* Study text
Vicente

Personal information
- Full name: Vicente Gonçalves de Paula
- Date of birth: 5 July 1949
- Place of birth: Bagé, Brazil
- Date of death: 24 December 2011 (aged 62)
- Place of death: Porto Alegre, Brazil
- Height: 1.78 m (5 ft 10 in)
- Position: Centre-back

Senior career*
- Years: Team / Apps / (Gls)
- 1970: Guarany de Bagé
- 1971–1975: Santos
- 1976: Coritiba
- 1977–1981: Grêmio / 147 / (7)
- 1982: Caxias
- 1983: São José-RS

Managerial career
- 1984: Bagé
- 1987: Bagé
- 1993: Bagé

= Vicente (footballer, born 1949) =

Brazilian footballer

Vicente Gonçalves de Paula (5 July 1949 – 24 December 2011), simply known as Vicente, was a Brazilian professional footballer and manager, who played as a centre-back.

* Work instruction
In the profile of Vicente, which club did he play for from 1977 to 1981?

Short-answer chart tasks
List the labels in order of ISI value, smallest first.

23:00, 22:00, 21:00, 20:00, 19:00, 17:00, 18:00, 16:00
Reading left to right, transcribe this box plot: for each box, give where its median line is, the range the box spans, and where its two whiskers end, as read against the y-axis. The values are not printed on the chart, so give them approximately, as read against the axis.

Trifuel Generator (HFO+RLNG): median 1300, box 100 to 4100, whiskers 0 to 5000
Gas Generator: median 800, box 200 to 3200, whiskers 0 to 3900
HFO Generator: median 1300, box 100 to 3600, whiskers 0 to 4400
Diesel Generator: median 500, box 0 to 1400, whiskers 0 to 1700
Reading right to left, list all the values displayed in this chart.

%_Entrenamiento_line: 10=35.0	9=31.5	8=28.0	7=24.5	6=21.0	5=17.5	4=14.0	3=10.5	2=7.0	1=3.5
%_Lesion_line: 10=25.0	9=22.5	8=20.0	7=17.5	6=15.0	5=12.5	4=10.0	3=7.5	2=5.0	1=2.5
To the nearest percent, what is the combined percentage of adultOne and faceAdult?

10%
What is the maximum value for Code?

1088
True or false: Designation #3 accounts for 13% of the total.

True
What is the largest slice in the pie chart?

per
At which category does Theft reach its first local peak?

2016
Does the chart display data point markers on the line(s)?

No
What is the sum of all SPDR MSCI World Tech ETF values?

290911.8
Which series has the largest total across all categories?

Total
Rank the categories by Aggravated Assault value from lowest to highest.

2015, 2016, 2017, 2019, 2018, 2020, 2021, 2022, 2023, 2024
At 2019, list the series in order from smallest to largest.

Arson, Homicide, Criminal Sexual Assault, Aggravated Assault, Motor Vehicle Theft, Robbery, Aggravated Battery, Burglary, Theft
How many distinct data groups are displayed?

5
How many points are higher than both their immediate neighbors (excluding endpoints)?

* Exercise response
Grêmio